**DIRECTIONS**.
Could you copy word for word the part of the walking-and-creativity text below that begins at the words "Oppezzo killed every" and stops after "legs were moving."?

**TEXT EXCERPT**.
She got the idea for the study while walking with her advisor at Stanford to discuss her thesis topic, and the paper she eventually published in the Journal of Experimental Psychology in 2014 is sharp enough that it should have ended the seated meeting on the day it came out.
She ran 4 experiments on 176 people. Same person tested twice. Once sitting, once walking. The creativity tasks were the standard ones psychologists have used for decades to measure how good a brain is at generating novel useful ideas.
81% of participants in the first experiment produced more creative ideas while walking than while sitting. In the second experiment, 88%. In the third, 100%. Every single person walked into a more creative version of themselves. On average, people generated 60% more novel useful ideas the moment their legs started moving.
The skeptical question is the obvious one. Maybe it was the fresh air. Maybe it was the scenery passing by. Maybe it was the change of environment doing the work, not the walking itself.
Oppezzo killed every one of those explanations with one experimental decision. She put people on a treadmill facing a blank wall. No scenery. No fresh air. No environmental change. Just legs moving in place while staring at white drywall. The 60% boost held.
Then she ran the experiment that closed the case completely. She took participants outside in two conditions. Half of them walked through a Stanford courtyard. The other half were pushed through the exact same courtyard in a wheelchair. Same outdoor stimulation. Same scenery passing at the same speed. The only difference was whether the legs were moving.
The walkers produced dramatically more novel high-quality ideas than the wheelchair group. The outdoors did almost nothing on its own. The walking did everything.
She also tested the opposite kind of thinking. Convergent thinking. The kind where there is one right answer and you have to narrow down to it. Word puzzles where 3 words share a hidden fourth word that connects them. The seated participants did slightly better on these. Walkers got slightly worse.
Walking is not a general intelligence enhancer. It does one specific thing. It opens up the divergent search inside your brain. The part that generates options. The part that produces unexpected connections. The part that takes a problem and finds five ways into it instead of one.
When you need to converge on the single right answer, sit down. When you need to find the answer in the first place, get up.
The mechanism is now well understood. Walking selectively activates what neuroscientists call the default mode network, the system inside your brain that runs when you are not consciously focused on anything. The DMN is where mind-wandering happens. Where memories cross-reference each other. Where ideas that have been sitting in separate folders inside your head finally bump into each other.

**RECORDED INFORMATION**.
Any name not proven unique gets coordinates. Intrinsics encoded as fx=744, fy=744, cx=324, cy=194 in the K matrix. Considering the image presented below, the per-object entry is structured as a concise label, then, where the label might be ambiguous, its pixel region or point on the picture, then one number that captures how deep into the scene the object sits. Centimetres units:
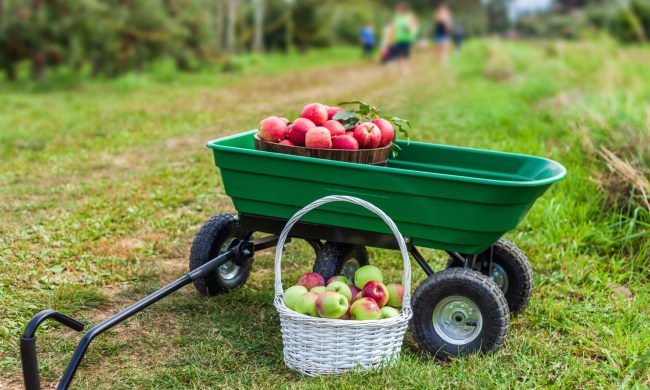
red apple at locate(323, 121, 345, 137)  363
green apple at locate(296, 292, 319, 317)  317
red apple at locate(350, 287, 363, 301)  329
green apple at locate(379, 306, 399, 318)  320
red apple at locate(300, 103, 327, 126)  376
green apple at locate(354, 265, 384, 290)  342
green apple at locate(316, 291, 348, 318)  310
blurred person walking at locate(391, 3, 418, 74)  1731
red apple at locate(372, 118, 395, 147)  373
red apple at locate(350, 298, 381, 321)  314
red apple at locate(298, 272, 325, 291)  340
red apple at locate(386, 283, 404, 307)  337
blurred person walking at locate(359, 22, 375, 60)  2472
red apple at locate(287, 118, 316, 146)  362
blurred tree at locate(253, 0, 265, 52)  2162
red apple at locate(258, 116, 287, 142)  367
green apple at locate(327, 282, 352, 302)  327
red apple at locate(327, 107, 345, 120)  392
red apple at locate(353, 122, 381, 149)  362
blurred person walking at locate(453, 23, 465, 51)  3184
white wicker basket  308
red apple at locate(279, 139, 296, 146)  360
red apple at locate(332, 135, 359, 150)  354
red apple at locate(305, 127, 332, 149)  353
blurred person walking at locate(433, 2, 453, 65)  1939
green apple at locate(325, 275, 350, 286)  339
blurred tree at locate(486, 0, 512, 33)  6800
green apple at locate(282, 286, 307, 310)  326
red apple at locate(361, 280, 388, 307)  326
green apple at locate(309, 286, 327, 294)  330
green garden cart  320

**EXERCISE SOLUTION**.
Oppezzo killed every one of those explanations with one experimental decision. She put people on a treadmill facing a blank wall. No scenery. No fresh air. No environmental change. Just legs moving in place while staring at white drywall. The 60% boost held.
Then she ran the experiment that closed the case completely. She took participants outside in two conditions. Half of them walked through a Stanford courtyard. The other half were pushed through the exact same courtyard in a wheelchair. Same outdoor stimulation. Same scenery passing at the same speed. The only difference was whether the legs were moving.